To do:
**1.** Answer these questions about the article on enterprise public cloud tips:
(a) For how long did the company representatives work with ONUG on the whitepaper?
(b) Which tier of apps is not recommended for the public cloud?
(c) Which vendors are given as examples of cloud brokers?
**2.** Keep writing the article on enterprise public cloud tips, picking up right after its last sentence.

Supplied text:
10 tips from the front lines of enterprise public cloud use

This is how GE, FedEx, Bank of America, JP Morgan Chase and Morgan Stanley use the cloud

What have GE, Citigroup, FedEx, Bank of America, Intuit, Gap, Kaiser Permanente, Morgan Stanley and JP Morgan Chase learned from using the public cloud?

A group of representatives from each of these companies has worked for the past six months with the Open Networking User Group (ONUG) to develop a whitepaper exploring challenges of using hybrid cloud. ONUG’s Hybrid Cloud Working Group (HCWG) includes not only valuable tips from their experiences using the cloud, but also a wish-list of how these enterprises would like vendors to evolve their platforms.

Here are 10 tips:

1. Categorize apps into low, medium and high risk tiers

Which apps should move to the cloud? Before answering that question you need to classify your apps to know what you have. The HCWG recommends the following categorization of low, medium, medium+ and high security tier apps.

Applications with the highest security risk should have the more stringent security protocols. Low risk data includes public or non-sensitive information such as customer-facing data. Medium risk data – such as ERP systems and business management applications, but not ones that include intellectual property or patent data - can go to the public cloud with extra security precautions. Medium+ apps are categorized as data with government controlled unclassified data or data subject to strict regulatory compliance issues. High-risk apps are not recommended to use in the public cloud; this includes information such as patents, critical business process and sensitive financial information.

2. Use a cloud broker

Once an organization has determined which apps are appropriate for the public cloud, the next challenge is getting them there. An organization can access public cloud resources from any internet connection. ONUG member companies recommend using a cloud broker or “man-in-the-middle,” though, for two reasons: security (what the HCWG calls exploit mitigation) and improved performance. A cloud broker is typically a collocation provider that provides access points to multiple public cloud providers. Example vendors include Equinix, AT&T, Verizon and Sprint.

The cloud broker can be thought of as the new “far edge” of a corporate data center, providing a secure place to inspect network traffic going into and out of the cloud before it reaches the enterprise campus or remote data center. “Packet inspection/scanning or censoring of traffic occurs in the cloud broker to mitigate exploits before entering corporate data centers from cloud providers or exploits trying to do damage to cloud hosted services from private clouds,” the whitepaper explains.

From a performance standpoint, the broker can provide direct fiber connections to multiple IaaS cloud vendors. The broker can serve other purposes too, from application delivery control functions such as load balancing and domain name system/dynamic host configuration protocol (DNS/DHCP) to hosting an active directory to authenticate users. By being a buffer between the cloud and the enterprise network, it’s an ideal spot to host Intrusion Prevention System (IPS)/Firewall security, as well as other network monitoring and analytics tools. Because it’s a collocation facility, the footprint is controlled completely by the customer and can be as large or small as the customer wants.

3. Listed prices are not actual prices

Large enterprises negotiate directly with public cloud vendors and enter into enterprise agreements with discounted pricing. Listed online pricing is usually just a guide. The HCWG warns that contract negotiations can be a long and arduous process, however.

Source data:
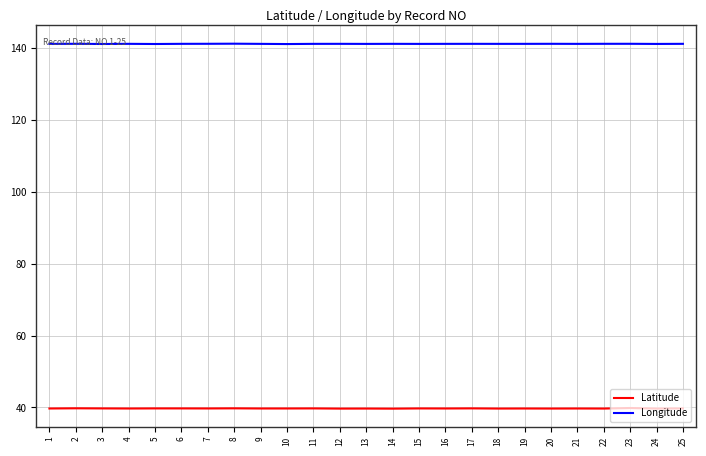

What is the spread (max minus min) of values at 11?

101.4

Answers to the problems:
**1.**
(a) Six months.
(b) High-risk apps.
(c) Equinix, AT&T, Verizon and Sprint.

**2.**
4. Use professional negotiators

When negotiating an enterprise agreement with vendors, use a professional arbiter. Some HCWG member companies took as much as 18 months to negotiate a contract and spent up to hundreds of thousands of dollars in legal fees. Experienced negotiators can be either in-house legal staff or external experts.

5. Licensing in the cloud is different

HCWG members warn of being careful of licensing when using the public cloud. Make sure any software licensed for use on premises is legally allowed to be used in the cloud before doing so. Even if there’s no legal restriction against hosting an on-premises app in the public cloud, some licenses are just not designed with public cloud in mind. “Licensing may be based upon the number of CPUs that the software is accessed by, which may increase significantly once the application is placed in the cloud where more employees can now access [it],” ONUG explains. Search for public-cloud native software licenses where possible.

6. Compliance officer training

Auditors who have been operating in an on-premise world their entire careers may have challenges working in a public cloud arena. “The language of cloud computing and location of assets is foreign to many auditors,” ONUG’s whitepaper states. Be prepared for a potentially frustrating process with auditors if they’re not familiar with the public cloud. ONUG encourages public cloud vendors to provide training programs and tools for auditors.

7. Liability is a hassle

Some ONUG members found considerable frustration when negotiating liability with their IaaS cloud provider. In a more traditional managed services or other outsourcing arrangement, liability typically covers loss, damages and liability up to the value of the outsourced asset. Cloud providers sometimes offer a different type of liability.

“Cloud providers seek liability to cover the dollar amount spent,” the whitepaper explains. “That is, if a company spends $50,000 per year with a cloud provider to host an application and experiences damages of $10,000,000, the cloud provider seeks its liability to cover $50,000. This level of liability will limit the type of applications that will migrate to cloud providers to the low- to medium-risk levels.”

8. Beware of lock-in

Lock-in from a public IaaS cloud provider in some cases is unavoidable, and not necessarily a bad thing, the HCWG explains. The group recommends that end users recognize and acknowledge it. The whitepaper notes the relatively high cost of moving data between different cloud vendors, reinforcing the adage that it’s easy to get data into the cloud, but more expensive and difficult to get it out.

Certain applications are more prone to lock-in too, including workload creation tools, non-standard orchestration tools, non-standard provisioning tools, and vendor-specific scheduling or automation tools. The more an organization’s developers or cloud administrators use and rely on these tools specifically geared for one vendor, the more difficult it could be to run those workloads in another environment.

9. Encrypt everything, and manage the keys

It’s becoming a common enterprise practice to encrypt all data going to and stored in the cloud. ONUG reminds end users to make sure they manage the keys, too. Another security tip that is becoming common practice is to use role-based access controls – meaning that, for example, not everyone in an organization has access to administrative controls in a cloud environment. Those should be protected with at least two-factor authentication.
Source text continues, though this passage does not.